§ Assigned task: Below are some records; copy each line in them that contains "github".

§ Data under study:
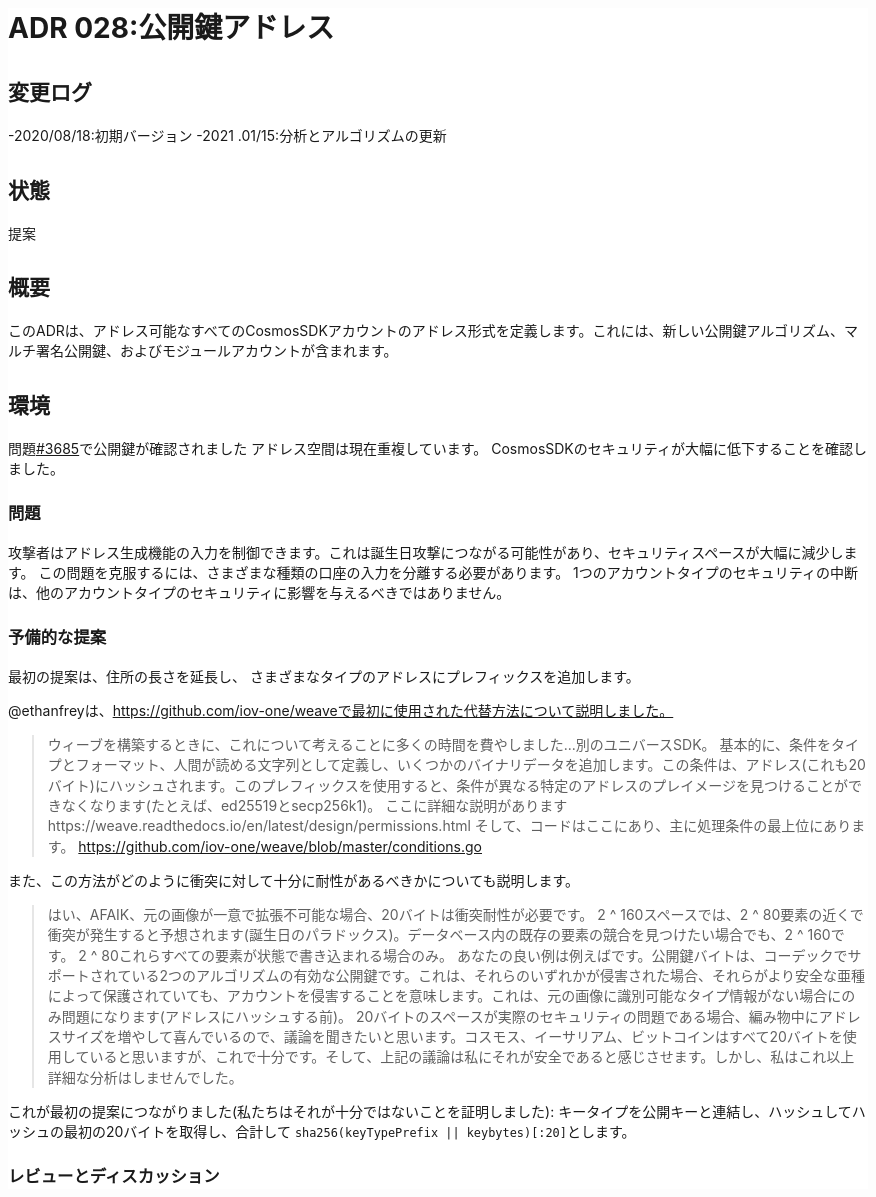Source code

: # ADR 028:公開鍵アドレス

## 変更ログ

-2020/08/18:初期バージョン
-2021 .01/15:分析とアルゴリズムの更新

## 状態

提案

## 概要

このADRは、アドレス可能なすべてのCosmosSDKアカウントのアドレス形式を定義します。これには、新しい公開鍵アルゴリズム、マルチ署名公開鍵、およびモジュールアカウントが含まれます。

## 環境

問題[\#3685](https://github.com/cosmos/cosmos-sdk/issues/3685)で公開鍵が確認されました
アドレス空間は現在重複しています。 CosmosSDKのセキュリティが大幅に低下することを確認しました。

### 問題

攻撃者はアドレス生成機能の入力を制御できます。これは誕生日攻撃につながる可能性があり、セキュリティスペースが大幅に減少します。
この問題を克服するには、さまざまな種類の口座の入力を分離する必要があります。
1つのアカウントタイプのセキュリティの中断は、他のアカウントタイプのセキュリティに影響を与えるべきではありません。

### 予備的な提案

最初の提案は、住所の長さを延長し、
さまざまなタイプのアドレスにプレフィックスを追加します。

@ethanfreyは、https://github.com/iov-one/weaveで最初に使用された代替方法について説明しました。

>ウィーブを構築するときに、これについて考えることに多くの時間を費やしました...別のユニバースSDK。
>基本的に、条件をタイプとフォーマット、人間が読める文字列として定義し、いくつかのバイナリデータを追加します。この条件は、アドレス(これも20バイト)にハッシュされます。このプレフィックスを使用すると、条件が異なる特定のアドレスのプレイメージを見つけることができなくなります(たとえば、ed25519とsecp256k1)。
>ここに詳細な説明がありますhttps://weave.readthedocs.io/en/latest/design/permissions.html
>そして、コードはここにあり、主に処理条件の最上位にあります。 https://github.com/iov-one/weave/blob/master/conditions.go

また、この方法がどのように衝突に対して十分に耐性があるべきかについても説明します。

>はい、AFAIK、元の画像が一意で拡張不可能な場合、20バイトは衝突耐性が必要です。 2 ^ 160スペースでは、2 ^ 80要素の近くで衝突が発生すると予想されます(誕生日のパラドックス)。データベース内の既存の要素の競合を見つけたい場合でも、2 ^ 160です。 2 ^ 80これらすべての要素が状態で書き込まれる場合のみ。
>あなたの良い例は例えばです。公開鍵バイトは、コーデックでサポートされている2つのアルゴリズムの有効な公開鍵です。これは、それらのいずれかが侵害された場合、それらがより安全な亜種によって保護されていても、アカウントを侵害することを意味します。これは、元の画像に識別可能なタイプ情報がない場合にのみ問題になります(アドレスにハッシュする前)。
> 20バイトのスペースが実際のセキュリティの問題である場合、編み物中にアドレスサイズを増やして喜んでいるので、議論を聞きたいと思います。コスモス、イーサリアム、ビットコインはすべて20バイトを使用していると思いますが、これで十分です。そして、上記の議論は私にそれが安全であると感じさせます。しかし、私はこれ以上詳細な分析はしませんでした。

これが最初の提案につながりました(私たちはそれが十分ではないことを証明しました):
キータイプを公開キーと連結し、ハッシュしてハッシュの最初の20バイトを取得し、合計して `sha256(keyTypePrefix || keybytes)[:20]`とします。

### レビューとディスカッション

§ Output:
問題[\#3685](https://github.com/cosmos/cosmos-sdk/issues/3685)で公開鍵が確認されました
@ethanfreyは、https://github.com/iov-one/weaveで最初に使用された代替方法について説明しました。
>そして、コードはここにあり、主に処理条件の最上位にあります。 https://github.com/iov-one/weave/blob/master/conditions.go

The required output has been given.